Updated on June 15, 2022

Comments

  • Himsara Gallege
    Himsara Gallege almost 2 years

    I am following an online course through linkedin regrading the Building of models through Keras.

    This is my code. (This is claimed to work)

    import pandas as pd
    import keras
    from keras.models import Sequential
    from keras.layers import *
    
    training_data_df = pd.read_csv("sales_data_training_scaled.csv")
    
    X = training_data_df.drop('total_earnings', axis=1).values
    Y = training_data_df[['total_earnings']].values
    
    # Define the model
    model = Sequential()
    model.add(Dense(50, input_dim=9, activation='relu', name='layer_1'))
    model.add(Dense(100, activation='relu', name='layer_2'))
    model.add(Dense(50, activation='relu', name='layer_3'))
    model.add(Dense(1, activation='linear', name='output_layer'))
    model.compile(loss='mean_squared_error', optimizer='adam')
    
    
    # Create a TensorBoard logger
    logger = keras.callbacks.TensorBoard(
        log_dir='logs',
        write_graph=True,
        histogram_freq=5
    )
    
    
    # Train the model
    model.fit(
        X,
        Y,
        epochs=50,
        shuffle=True,
        verbose=2,
        callbacks=[logger]
    )
    
    # Load the separate test data set
    test_data_df = pd.read_csv("sales_data_test_scaled.csv")
    
    X_test = test_data_df.drop('total_earnings', axis=1).values
    Y_test = test_data_df[['total_earnings']].values
    
    test_error_rate = model.evaluate(X_test, Y_test, verbose=0)
    print("The mean squared error (MSE) for the test data set is: {}".format(test_error_rate))
    

    I get the following error when the following code was executed.

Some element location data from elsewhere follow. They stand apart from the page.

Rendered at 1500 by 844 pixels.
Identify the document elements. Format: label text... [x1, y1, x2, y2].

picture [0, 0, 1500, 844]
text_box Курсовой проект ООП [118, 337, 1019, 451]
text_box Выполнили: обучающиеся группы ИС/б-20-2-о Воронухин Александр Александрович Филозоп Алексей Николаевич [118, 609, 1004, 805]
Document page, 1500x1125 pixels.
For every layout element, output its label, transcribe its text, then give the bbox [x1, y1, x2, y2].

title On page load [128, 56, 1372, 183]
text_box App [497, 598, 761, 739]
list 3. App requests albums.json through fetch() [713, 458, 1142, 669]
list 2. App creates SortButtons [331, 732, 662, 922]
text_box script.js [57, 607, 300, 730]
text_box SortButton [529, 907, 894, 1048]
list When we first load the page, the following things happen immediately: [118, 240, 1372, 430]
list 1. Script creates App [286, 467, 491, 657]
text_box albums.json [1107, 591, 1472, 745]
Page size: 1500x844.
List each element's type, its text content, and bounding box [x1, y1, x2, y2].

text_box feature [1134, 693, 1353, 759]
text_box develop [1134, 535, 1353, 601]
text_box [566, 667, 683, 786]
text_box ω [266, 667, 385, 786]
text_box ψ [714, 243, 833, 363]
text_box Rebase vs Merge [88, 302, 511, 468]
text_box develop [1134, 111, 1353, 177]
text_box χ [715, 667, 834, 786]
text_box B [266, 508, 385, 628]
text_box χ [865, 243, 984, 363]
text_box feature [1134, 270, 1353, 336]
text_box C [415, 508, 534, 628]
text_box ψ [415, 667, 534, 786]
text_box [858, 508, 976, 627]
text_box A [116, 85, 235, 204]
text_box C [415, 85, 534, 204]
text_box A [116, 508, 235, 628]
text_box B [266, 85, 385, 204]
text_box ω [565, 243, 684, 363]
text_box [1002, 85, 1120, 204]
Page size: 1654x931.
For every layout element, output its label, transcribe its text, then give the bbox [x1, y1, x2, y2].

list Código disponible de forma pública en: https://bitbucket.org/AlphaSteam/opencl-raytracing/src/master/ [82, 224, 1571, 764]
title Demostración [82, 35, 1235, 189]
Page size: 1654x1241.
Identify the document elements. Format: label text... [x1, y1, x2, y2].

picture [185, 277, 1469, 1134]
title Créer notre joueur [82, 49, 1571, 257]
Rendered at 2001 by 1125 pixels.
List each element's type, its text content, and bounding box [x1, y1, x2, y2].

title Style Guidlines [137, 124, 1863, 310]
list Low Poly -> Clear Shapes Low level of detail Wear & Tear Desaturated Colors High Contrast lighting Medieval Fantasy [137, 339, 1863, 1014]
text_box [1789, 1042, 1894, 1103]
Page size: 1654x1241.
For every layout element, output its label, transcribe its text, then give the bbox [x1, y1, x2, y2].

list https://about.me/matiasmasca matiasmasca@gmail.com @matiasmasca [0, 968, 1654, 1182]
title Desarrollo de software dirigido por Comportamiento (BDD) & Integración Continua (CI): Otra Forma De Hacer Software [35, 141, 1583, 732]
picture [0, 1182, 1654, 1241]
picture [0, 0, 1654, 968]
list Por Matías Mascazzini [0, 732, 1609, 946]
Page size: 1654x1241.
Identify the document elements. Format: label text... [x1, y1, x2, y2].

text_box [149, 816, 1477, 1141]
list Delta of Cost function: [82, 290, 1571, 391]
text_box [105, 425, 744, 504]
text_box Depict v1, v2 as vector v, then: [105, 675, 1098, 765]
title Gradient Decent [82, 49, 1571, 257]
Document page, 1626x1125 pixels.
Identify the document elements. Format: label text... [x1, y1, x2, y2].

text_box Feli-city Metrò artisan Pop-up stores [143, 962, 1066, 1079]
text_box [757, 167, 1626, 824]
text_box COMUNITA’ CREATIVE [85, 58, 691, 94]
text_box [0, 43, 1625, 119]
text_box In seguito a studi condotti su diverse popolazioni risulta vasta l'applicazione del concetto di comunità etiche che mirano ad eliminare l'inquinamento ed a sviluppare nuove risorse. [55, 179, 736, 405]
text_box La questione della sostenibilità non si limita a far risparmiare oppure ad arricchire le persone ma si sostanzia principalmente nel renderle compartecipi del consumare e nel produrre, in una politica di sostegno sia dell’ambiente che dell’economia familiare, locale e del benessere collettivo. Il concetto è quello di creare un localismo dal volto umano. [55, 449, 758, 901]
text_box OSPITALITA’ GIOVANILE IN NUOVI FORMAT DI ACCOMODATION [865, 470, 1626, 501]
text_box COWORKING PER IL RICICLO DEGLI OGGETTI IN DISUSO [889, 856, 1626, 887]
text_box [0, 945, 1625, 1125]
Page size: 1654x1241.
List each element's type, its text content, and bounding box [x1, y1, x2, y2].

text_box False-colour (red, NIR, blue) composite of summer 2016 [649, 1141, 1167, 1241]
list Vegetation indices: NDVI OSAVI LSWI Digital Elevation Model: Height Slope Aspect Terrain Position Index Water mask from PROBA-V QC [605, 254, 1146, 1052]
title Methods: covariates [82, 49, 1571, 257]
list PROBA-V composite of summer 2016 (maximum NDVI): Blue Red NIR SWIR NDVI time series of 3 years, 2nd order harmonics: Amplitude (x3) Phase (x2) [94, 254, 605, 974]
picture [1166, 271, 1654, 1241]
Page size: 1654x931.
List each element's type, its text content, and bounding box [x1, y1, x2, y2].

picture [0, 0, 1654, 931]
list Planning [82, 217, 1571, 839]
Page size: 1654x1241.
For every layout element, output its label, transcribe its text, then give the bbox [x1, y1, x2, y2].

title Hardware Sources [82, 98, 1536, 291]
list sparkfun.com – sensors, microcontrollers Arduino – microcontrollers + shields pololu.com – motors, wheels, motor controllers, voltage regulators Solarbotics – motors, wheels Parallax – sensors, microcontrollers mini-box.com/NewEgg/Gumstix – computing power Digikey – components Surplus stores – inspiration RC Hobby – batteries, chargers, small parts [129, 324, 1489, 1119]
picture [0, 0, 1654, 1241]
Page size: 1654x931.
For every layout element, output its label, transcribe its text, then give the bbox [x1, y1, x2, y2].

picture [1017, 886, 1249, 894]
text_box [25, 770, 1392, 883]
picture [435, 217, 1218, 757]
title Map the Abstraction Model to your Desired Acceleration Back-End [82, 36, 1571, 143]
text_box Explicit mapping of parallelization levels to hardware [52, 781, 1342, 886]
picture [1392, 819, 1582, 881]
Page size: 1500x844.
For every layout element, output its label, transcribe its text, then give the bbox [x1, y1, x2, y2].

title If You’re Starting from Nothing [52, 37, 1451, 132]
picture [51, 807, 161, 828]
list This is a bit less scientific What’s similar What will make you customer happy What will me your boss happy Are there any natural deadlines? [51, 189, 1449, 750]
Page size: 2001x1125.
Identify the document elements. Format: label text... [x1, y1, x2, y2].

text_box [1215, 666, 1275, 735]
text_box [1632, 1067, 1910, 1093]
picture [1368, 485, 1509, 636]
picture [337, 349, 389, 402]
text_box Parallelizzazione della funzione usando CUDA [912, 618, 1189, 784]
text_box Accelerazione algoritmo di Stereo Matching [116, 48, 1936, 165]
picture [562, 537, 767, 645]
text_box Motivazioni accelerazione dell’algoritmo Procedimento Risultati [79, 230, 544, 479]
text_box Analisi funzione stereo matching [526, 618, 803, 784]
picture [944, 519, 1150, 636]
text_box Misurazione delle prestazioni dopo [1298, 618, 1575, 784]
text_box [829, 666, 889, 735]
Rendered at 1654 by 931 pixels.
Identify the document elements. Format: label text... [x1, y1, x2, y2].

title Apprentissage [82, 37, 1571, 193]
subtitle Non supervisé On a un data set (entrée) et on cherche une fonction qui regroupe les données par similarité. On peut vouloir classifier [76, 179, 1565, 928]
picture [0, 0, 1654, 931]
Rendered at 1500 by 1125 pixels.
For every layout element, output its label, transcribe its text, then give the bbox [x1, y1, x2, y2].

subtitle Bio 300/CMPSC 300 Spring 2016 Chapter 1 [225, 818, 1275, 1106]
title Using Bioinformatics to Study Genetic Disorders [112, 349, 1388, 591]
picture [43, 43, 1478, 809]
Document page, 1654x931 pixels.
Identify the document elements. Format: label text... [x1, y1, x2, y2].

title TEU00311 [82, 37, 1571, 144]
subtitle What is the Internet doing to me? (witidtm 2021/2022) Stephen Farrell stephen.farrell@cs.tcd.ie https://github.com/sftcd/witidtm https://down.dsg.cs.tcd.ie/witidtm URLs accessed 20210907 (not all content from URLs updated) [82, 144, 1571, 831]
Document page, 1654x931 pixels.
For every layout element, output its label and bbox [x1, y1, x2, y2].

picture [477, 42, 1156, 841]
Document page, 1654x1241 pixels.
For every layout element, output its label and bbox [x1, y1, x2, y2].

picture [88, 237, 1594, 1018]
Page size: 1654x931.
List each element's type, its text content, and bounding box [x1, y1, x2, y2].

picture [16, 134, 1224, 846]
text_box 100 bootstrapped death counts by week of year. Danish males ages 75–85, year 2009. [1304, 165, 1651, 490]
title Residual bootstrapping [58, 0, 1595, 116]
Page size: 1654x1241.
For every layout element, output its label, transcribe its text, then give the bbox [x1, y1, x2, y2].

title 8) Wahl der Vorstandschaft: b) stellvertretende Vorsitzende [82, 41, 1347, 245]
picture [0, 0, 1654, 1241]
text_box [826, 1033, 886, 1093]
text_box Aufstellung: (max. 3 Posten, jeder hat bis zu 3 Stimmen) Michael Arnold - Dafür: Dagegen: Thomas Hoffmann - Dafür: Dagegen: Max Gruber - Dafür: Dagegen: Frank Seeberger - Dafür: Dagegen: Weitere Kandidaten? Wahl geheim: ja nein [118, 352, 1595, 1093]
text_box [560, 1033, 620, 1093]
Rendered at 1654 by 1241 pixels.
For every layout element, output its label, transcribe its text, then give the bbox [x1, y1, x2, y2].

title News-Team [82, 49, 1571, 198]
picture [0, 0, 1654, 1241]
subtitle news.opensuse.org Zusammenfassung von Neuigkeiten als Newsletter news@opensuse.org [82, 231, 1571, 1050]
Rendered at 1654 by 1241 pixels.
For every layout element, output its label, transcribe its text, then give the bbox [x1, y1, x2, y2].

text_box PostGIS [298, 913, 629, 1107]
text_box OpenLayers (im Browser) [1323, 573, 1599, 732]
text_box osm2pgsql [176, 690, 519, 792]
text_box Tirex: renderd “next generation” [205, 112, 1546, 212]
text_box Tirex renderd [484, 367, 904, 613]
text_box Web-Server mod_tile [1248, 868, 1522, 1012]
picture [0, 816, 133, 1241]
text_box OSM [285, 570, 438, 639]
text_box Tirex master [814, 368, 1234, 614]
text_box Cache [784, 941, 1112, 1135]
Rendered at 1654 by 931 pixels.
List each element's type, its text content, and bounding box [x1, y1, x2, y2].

    Using TensorFlow backend.
    2020-01-16 13:58:14.024374: I tensorflow/core/platform/cpu_feature_guard.cc:142] Your CPU supports instructions that this TensorFlow binary was not compiled to use: AVX2 FMA
    2020-01-16 13:58:14.037202: I tensorflow/compiler/xla/service/service.cc:168] XLA service 0x7fc47b436390 initialized for platform Host (this does not guarantee that XLA will be used). Devices:
    2020-01-16 13:58:14.037211: I tensorflow/compiler/xla/service/service.cc:176]   StreamExecutor device (0): Host, Default Version
    Traceback (most recent call last):
      File "/Users/himsaragallage/Documents/Building_Deep_Learning_apps/06/model_logging final.py", line 35, in <module>
        callbacks=[logger]
      File "/Library/Frameworks/Python.framework/Versions/3.7/lib/python3.7/site-packages/keras/engine/training.py", line 1239, in fit
        validation_freq=validation_freq)
      File "/Library/Frameworks/Python.framework/Versions/3.7/lib/python3.7/site-packages/keras/engine/training_arrays.py", line 119, in fit_loop
        callbacks.set_model(callback_model)
      File "/Library/Frameworks/Python.framework/Versions/3.7/lib/python3.7/site-packages/keras/callbacks/callbacks.py", line 68, in set_model
        callback.set_model(model)
      File "/Library/Frameworks/Python.framework/Versions/3.7/lib/python3.7/site-packages/keras/callbacks/tensorboard_v2.py", line 116, in set_model
        super(TensorBoard, self).set_model(model)
      File "/Library/Frameworks/Python.framework/Versions/3.7/lib/python3.7/site-packages/tensorflow_core/python/keras/callbacks.py", line 1532, in set_model
        self.log_dir, self.model._get_distribution_strategy())  # pylint: disable=protected-access
    AttributeError: 'Sequential' object has no attribute '_get_distribution_strategy'
    
    Process finished with exit code 1
    

    While I was trying to Debug

    I found out that this error was caused because I am trying to use a tensorboard logger. More accurately. When I add callbacks=[logger]. Without that line of code the program runs without any errors. But Tensorboard won't be used.

    Please suggest me a method in which I can eliminate the error successfully run the above mentioned python script.